**What needs to be done**
Say how many lines of these entries include the word "ʻelua", and answer with the number alone.

**Input data**

------------------------

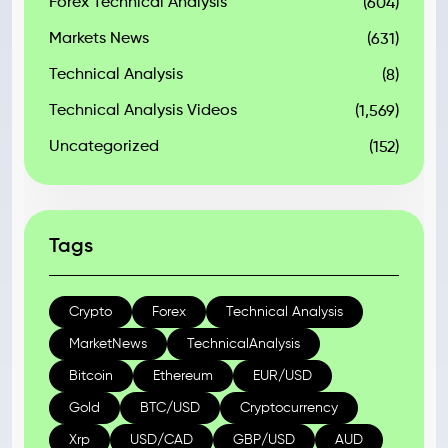
Forex Technical Analysis
(604)
Markets News
(631)
Technical Analysis
(8)
Technical Analysis Videos
(1,569)
Uncategorized
(152)
Tags
Crypto
Forex
Technical Analysis
MarketNews
TechnicalAnalysis
Bitcoin
Ethereum
EUR/USD
Gold
BTC/USD
Cryptocurrency
Xrp
USD/CAD
GBP/USD
AUD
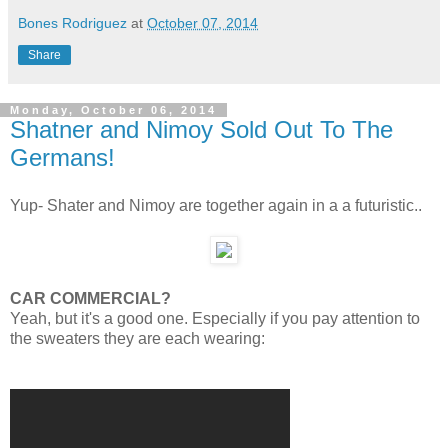
Bones Rodriguez
at
October 07, 2014
Share
Monday, October 06, 2014
Shatner and Nimoy Sold Out To The
Germans!
Yup- Shater and Nimoy are together again in a a futuristic..
CAR COMMERCIAL?
Yeah, but it's a good one. Especially if you pay attention to
the sweaters they are each wearing:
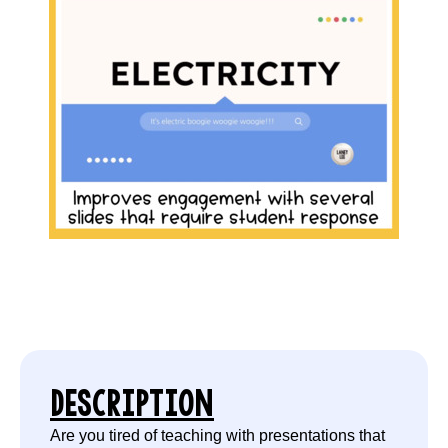
DESCRIPTION
Are you tired of teaching with presentations that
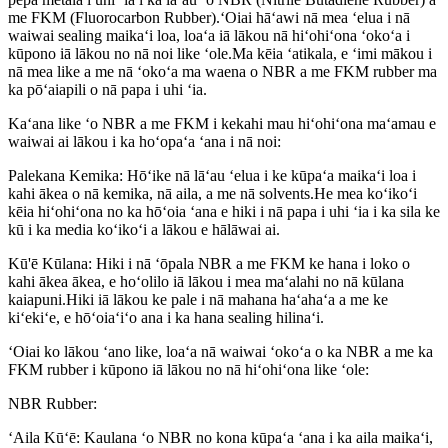
me FKM (Fluorocarbon Rubber).ʻOiai hāʻawi nā mea ʻelua i nā
waiwai sealing maikaʻi loa, loaʻa iā lākou nā hiʻohiʻona ʻokoʻa i
kūpono iā lākou no nā noi like ʻole.Ma kēia ʻatikala, e ʻimi mākou i
nā mea like a me nā ʻokoʻa ma waena o NBR a me FKM rubber ma
ka pōʻaiapili o nā papa i uhi ʻia.
Kaʻana like ʻo NBR a me FKM i kekahi mau hiʻohiʻona maʻamau e
waiwai ai lākou i ka hoʻopaʻa ʻana i nā noi:
Palekana Kemika: Hōʻike nā lāʻau ʻelua i ke kūpaʻa maikaʻi loa i
kahi ākea o nā kemika, nā aila, a me nā solvents.He mea koʻikoʻi
kēia hiʻohiʻona no ka hōʻoia ʻana e hiki i nā papa i uhi ʻia i ka sila ke
kū i ka media koʻikoʻi a lākou e hālāwai ai.
Kū'ē Kūlana: Hiki i nā ʻōpala NBR a me FKM ke hana i loko o
kahi ākea ākea, e hoʻolilo iā lākou i mea maʻalahi no nā kūlana
kaiapuni.Hiki iā lākou ke pale i nā mahana haʻahaʻa a me ke
kiʻekiʻe, e hōʻoiaʻiʻo ana i ka hana sealing hilinaʻi.
ʻOiai ko lākou ʻano like, loaʻa nā waiwai ʻokoʻa o ka NBR a me ka
FKM rubber i kūpono iā lākou no nā hiʻohiʻona like ʻole:
NBR Rubber:
ʻAila Kūʻē: Kaulana ʻo NBR no kona kūpaʻa ʻana i ka aila maikaʻi,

------------------------

**Solved exercise**
2